Five tips for writing a book introduction

When you buy a novel, you’re paying for a story. That’s why storytellers drop you right into the action. Never keep a customer waiting.

Nonfiction is different. Readers buy books to reap benefits — whether it’s to learn something or gain expertise. They want to go somewhere, and your introduction is the entrance ramp to their highway.

The next time you’re ready to write an intro, consider these five guidelines:

1. Create thirst, don’t slake it.
Feed them pretzels and point to the water.

2. Offer samples.
Delight your readers with a few surprises right up front and they’ll want more.

3. Keep it timeless.
If you’re rushing a book to market on an explosive event, go for the moment. But if your theme is timeless (e.g., prayer), resist the urge to anchor it in today’s news. Todays news is tomorrow’s old newspapers. Bring transcendence instead.

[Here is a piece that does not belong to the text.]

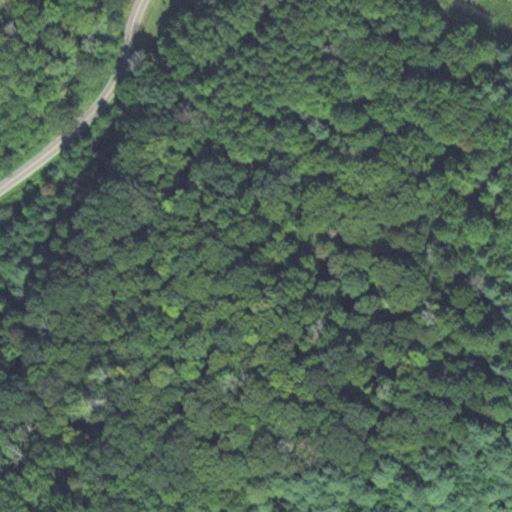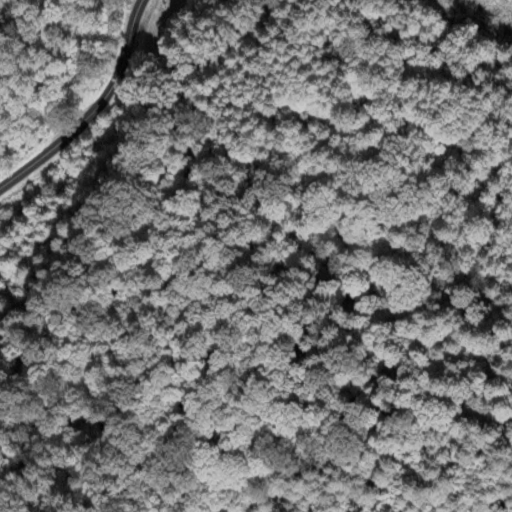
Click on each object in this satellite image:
road: (93, 109)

4. Skip the obvious, and never condescend.
Even if we’re unhappy with the way things are, we don’t need to be told we’re unhappy. We know that already. Show us some light. Walk us through the woods and reveal a scenic vista. And don’t assume we’re wringing our hands. Even concerned readers are seldom quaking in their boots. More often they’re exploring what others have to say. Always write to a reader more intelligent than yourself. That person wants to know what you think.

5. Make it personal without making it about you (unless it’s a memoir!).
Readers welcome a companion. Especially one who shares colorful or valuable experience. But they seldom tolerate egotism. Intros that are all about the author leave no room for the reader. Unless your story is what they paid to read. David Ogilvy’s Confessions of an Advertising Man begins with eleven paragraphs about himself. Here is one of them:

“My boyhood hero had been Lloyd George, and I had expected to become Prime Minister when I grew up. Instead, I became an advertising agent on Madison Avenue; the revenues of my nineteen clients are now greater than the revenue of Her Majesty’s Government.”

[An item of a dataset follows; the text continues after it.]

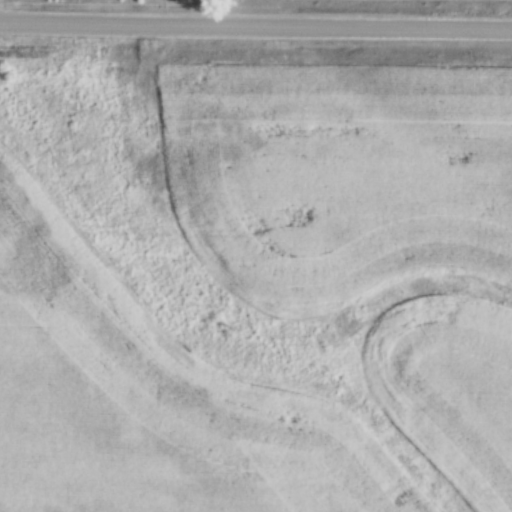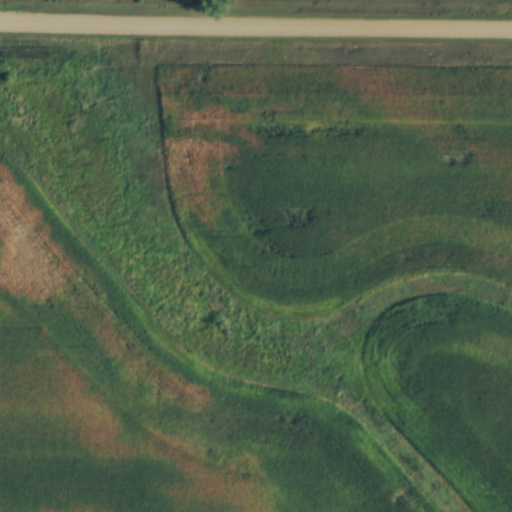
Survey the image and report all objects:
road: (256, 28)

These two sentences — both about the author — so intrigued me I stayed with him through all eleven chapters that followed.

This isn’t a comprehensive list, but a nudge toward effective first impressions. Jerry Jenkins recently blogged about first lines. They’re worth every hour it takes to craft them. So are intros. Entice, amaze, whet, and compel. Guarantee a hearing. You’re making new friends, and you want them to stick around.